Las marcaciones llegan a veces a través de un cambio de luces, cuyo diseño está a cargo del director Carlos Ianni, y otras, de un sonido o de la música. Elementos todos que acompañan creativamente la labor de las actrices: Beatriz Dellacasa, en el papel de la susceptible Catalina, y Teresita Galimany, en el de la traviesa Miranda, que cuando niña escapaba del colegio religioso para ver películas de Buñuel. Otros aportes provienen de los objetos creados por la escenógrafa Solange Krasinsky, significativos dentro del ámbito en que se desplazan estas exiliadas, sólo jóvenes eternas en las fotos que les fueran tomadas antes de alguna tragedia, semejantes al mito del eterno niño que lo es porque muere siéndolo.
Traspasado de inocencias y emociones profundas, el texto de Arístides Vargas se desgrana en una atmósfera de ensueño. En la larga noche que transitan Catalina y Miranda, las historias no surgen de una trama perfecta sino de un tejido con nudos y agujeros, urdido con maravillas. Una de éstas es el avispado Buñuelo, “el perro de Luis Buñuel”, como dice Miranda mientras presta su voz y sus manos a una marioneta con cabeza de perro y entrevera en su discurso tristezas y hechizos. Ese arte o “fingimiento” ayuda a enfrentar el dolor de lo que resta en estas mujeres decididas a no dejarse ganar por el sueño ni sucumbir a la aspereza de los “mandatos”, incluido el temido “solo estás y solo vivirás”. El autor revaloriza aquí el sentimiento de amistad, rescatado en otras obras suyas: las presentadas tiempo atrás en Buenos Aires y en la ciudad de Córdoba, por ejemplo. En Nuestra Señora de las nubes y Plumas, vistas en el Teatro Nacional Cervantes por el Grupo Malayerba, que este cordobés exiliado fundó a mediados de la década de 1970 en Quito, Ecuador, donde se radicó después de un periplo por Latinoamérica. Otra es La edad de la ciruela, presentada en provincias, y en Buenos Aires bajo el título de Vino de ciruela, por un elenco que integró Susana Rinaldi.
Una característica de las obras de Vargas es la de tomar formas de taller abierto, dejando a la vista del espectador su desarrollo literario. Hecho que puede provocar tropiezos en la dirección si, además de recrear climas para cada secuencia, no se atiende a los tiempos entre una y otra.

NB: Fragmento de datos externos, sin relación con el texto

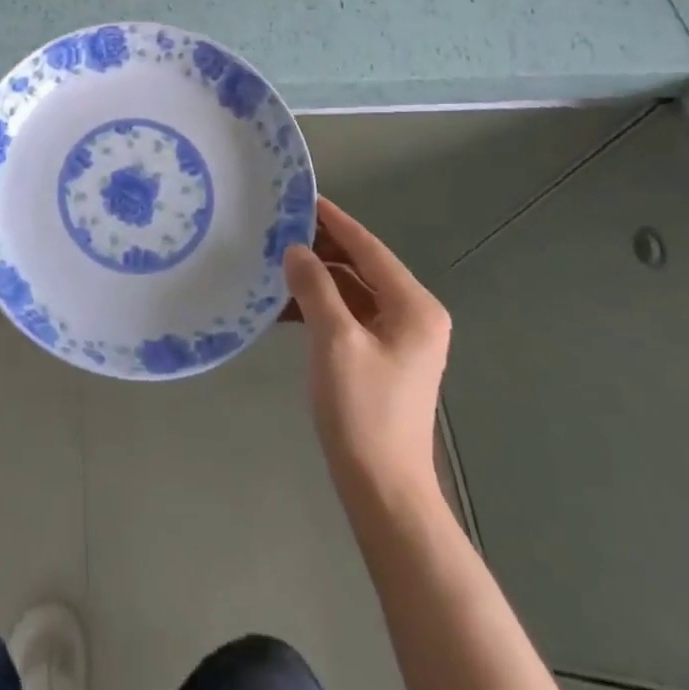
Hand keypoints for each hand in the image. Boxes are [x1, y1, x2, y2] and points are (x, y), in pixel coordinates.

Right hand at [283, 197, 451, 496]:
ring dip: (317, 279)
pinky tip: (285, 307)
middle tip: (278, 229)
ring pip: (353, 291)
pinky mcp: (382, 358)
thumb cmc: (363, 411)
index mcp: (413, 306)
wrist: (384, 492)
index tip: (300, 197)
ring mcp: (399, 338)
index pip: (368, 247)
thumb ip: (315, 287)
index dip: (334, 221)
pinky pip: (349, 316)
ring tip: (275, 263)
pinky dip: (321, 307)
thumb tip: (295, 249)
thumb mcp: (334, 340)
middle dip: (321, 249)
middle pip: (362, 266)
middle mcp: (413, 314)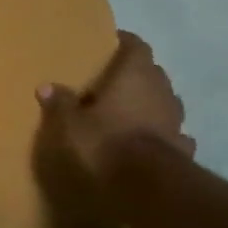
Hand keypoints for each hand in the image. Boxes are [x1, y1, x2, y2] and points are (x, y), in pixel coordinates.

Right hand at [38, 31, 192, 184]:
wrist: (148, 185)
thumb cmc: (105, 141)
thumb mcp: (70, 123)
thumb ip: (60, 103)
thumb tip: (45, 86)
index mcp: (135, 75)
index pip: (136, 46)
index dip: (124, 42)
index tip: (111, 43)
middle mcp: (161, 90)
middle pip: (151, 72)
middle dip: (135, 74)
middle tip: (112, 81)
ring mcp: (175, 119)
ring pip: (164, 101)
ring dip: (150, 103)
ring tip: (129, 111)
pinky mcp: (182, 146)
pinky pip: (171, 132)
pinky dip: (161, 132)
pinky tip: (149, 140)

En el montaje de Ianni esos tiempos se alargan a veces demasiado, pero las vacilaciones son salvadas por la expresividad de Galimany y Dellacasa, expertas en convertir la “arquitectura de un gesto” en memoria de adioses, desencuentros y juegos. Es el caso en que los personajes imaginan ser actrices-atletas y preguntan si eso que están representando es una obra de teatro, o si desfigura vivir lejos del lugar que se cree propio. Se destaca el valor del afecto que conforta al lastimado, al que finge ser un perro para poder contar qué le pasó, como Miranda cuando da vida a su marioneta Buñuelo, el “mastín agresivo” que no pudo frenar el ataque de unos hombres armados. Ahí se entiende la pregunta que una de las mujeres desliza: “¿Sabés cuál es el mayor exilio? Es dejar a alguien sosteniendo un saludo, como si te reclamara un porqué que nunca vas a responder”.